The paper’s title describes its purported purpose: “Evaluating the Impact of Florida’s ‘Stand Your Ground’ Self-defense Law on Homicide and Suicide by Firearm” — and its implicit conclusion is that “Stand Your Ground” is bad public policy because it fosters unlawful killing. Indeed, one of the paper’s authors, Antonio Gasparrini, makes this conclusion explicit in telling the U.K.’s Daily Mail that “this study highlights how Stand Your Ground is likely to be a cause of the rise in Florida murders” (emphasis added).
In fact, the paper does not, and indeed by its very methodology cannot, do anything of the sort. The paper’s defects are numerous, but I shall focus on just two.

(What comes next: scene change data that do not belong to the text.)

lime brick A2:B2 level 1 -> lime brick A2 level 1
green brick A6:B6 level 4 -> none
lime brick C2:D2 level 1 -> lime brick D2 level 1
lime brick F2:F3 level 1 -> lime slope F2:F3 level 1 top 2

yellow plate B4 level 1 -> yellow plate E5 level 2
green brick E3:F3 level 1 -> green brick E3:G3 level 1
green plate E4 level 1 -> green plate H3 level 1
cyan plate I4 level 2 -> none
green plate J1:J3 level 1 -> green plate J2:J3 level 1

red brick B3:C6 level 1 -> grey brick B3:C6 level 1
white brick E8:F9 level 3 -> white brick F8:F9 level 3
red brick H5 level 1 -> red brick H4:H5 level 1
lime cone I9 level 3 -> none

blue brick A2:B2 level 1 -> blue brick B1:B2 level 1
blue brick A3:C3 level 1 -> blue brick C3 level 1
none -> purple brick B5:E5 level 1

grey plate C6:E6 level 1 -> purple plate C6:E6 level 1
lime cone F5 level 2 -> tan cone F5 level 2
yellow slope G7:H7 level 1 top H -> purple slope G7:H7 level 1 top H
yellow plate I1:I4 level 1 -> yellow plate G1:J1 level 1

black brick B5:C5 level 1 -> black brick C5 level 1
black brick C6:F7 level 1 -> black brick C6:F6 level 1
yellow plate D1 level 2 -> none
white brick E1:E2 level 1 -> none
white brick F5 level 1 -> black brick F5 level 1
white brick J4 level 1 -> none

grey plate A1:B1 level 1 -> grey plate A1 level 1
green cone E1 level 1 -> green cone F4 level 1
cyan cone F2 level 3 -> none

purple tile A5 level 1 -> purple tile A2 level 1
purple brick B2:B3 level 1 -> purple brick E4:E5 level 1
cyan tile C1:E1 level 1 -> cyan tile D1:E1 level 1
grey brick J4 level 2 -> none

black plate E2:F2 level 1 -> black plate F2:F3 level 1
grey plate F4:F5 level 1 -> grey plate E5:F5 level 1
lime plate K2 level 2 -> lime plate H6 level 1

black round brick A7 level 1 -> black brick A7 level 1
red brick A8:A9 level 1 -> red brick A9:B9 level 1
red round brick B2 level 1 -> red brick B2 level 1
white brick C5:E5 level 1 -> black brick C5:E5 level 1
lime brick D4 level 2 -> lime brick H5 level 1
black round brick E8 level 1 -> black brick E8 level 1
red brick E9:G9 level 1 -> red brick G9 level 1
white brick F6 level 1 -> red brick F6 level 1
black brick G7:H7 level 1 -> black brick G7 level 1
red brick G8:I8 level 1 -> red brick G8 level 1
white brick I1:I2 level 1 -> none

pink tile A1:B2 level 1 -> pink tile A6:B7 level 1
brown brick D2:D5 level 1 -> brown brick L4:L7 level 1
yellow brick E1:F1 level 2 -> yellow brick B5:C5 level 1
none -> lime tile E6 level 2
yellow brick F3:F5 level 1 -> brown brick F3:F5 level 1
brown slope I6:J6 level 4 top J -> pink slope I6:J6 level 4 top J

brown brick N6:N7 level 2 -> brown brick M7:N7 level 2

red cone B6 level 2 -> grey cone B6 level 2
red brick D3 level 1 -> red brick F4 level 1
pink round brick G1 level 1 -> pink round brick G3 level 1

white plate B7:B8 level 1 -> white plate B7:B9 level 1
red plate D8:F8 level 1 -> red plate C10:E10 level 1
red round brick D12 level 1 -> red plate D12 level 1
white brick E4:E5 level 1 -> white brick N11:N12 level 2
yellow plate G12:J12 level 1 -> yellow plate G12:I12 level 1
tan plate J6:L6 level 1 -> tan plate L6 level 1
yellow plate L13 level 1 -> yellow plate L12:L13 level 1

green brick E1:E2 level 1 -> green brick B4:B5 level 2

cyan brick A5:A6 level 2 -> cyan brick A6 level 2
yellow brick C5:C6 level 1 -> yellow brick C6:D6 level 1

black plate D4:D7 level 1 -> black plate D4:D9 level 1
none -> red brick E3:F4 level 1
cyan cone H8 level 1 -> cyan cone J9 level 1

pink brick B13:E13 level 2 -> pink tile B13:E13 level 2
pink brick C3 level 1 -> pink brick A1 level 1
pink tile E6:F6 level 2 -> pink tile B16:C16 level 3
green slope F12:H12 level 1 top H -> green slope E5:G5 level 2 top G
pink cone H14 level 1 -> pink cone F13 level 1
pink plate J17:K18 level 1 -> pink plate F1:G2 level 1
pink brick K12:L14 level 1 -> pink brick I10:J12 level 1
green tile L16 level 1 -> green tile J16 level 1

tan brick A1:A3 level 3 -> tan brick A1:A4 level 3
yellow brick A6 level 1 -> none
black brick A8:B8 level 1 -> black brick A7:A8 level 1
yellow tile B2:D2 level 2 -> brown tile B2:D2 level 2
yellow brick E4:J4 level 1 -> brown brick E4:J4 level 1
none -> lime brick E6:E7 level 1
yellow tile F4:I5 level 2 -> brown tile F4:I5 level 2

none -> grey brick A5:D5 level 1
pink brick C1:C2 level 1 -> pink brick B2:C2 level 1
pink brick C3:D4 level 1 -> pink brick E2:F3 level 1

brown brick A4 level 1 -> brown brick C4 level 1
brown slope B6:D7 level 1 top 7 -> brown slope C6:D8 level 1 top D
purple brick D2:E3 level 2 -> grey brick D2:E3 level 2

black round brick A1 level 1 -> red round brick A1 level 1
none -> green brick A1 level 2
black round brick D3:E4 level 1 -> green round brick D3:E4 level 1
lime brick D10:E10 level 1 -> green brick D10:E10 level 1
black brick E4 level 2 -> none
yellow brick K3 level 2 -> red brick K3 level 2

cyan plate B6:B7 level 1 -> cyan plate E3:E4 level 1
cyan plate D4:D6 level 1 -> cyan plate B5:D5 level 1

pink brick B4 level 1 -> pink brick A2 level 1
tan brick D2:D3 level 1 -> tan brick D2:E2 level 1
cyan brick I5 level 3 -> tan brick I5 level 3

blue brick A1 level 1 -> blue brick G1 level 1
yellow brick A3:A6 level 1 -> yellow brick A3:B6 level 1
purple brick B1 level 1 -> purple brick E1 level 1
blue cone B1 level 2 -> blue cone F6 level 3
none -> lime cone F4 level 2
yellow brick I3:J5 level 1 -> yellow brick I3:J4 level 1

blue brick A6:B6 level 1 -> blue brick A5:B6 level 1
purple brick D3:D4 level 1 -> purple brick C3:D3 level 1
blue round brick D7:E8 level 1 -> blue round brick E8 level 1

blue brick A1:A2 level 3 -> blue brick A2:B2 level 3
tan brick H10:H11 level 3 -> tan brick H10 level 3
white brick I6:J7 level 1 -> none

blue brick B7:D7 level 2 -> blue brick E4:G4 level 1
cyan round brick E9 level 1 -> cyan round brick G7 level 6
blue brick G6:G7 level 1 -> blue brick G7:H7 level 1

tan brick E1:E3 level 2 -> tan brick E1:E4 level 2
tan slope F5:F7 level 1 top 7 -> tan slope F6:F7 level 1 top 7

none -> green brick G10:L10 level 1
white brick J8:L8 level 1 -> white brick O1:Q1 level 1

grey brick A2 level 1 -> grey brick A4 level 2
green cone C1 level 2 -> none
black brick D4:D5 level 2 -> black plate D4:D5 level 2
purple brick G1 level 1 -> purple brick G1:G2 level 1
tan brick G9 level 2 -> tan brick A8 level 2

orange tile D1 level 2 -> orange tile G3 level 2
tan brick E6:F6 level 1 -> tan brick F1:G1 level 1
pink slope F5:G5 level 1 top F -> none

The authors of the JAMA study conflate homicides and murders as the same thing (homicides are killing of a person by another person, while murders are unlawful killings). The authors fail to understand that a portion of homicides are lawful killings as when a person shoots an armed robber, rapist, home invader, and also all lawful police killings. As Branca explains, these lawful killings are socially beneficial.
Therefore, the JAMA authors falsely claim a rise in Florida murders after Stand Your Ground was enacted, while the rise was in lawful killings and flat or falling total murders. Their misunderstanding (or willful ignorance) led them astray (thinking gun homicide stats are gun murder stats).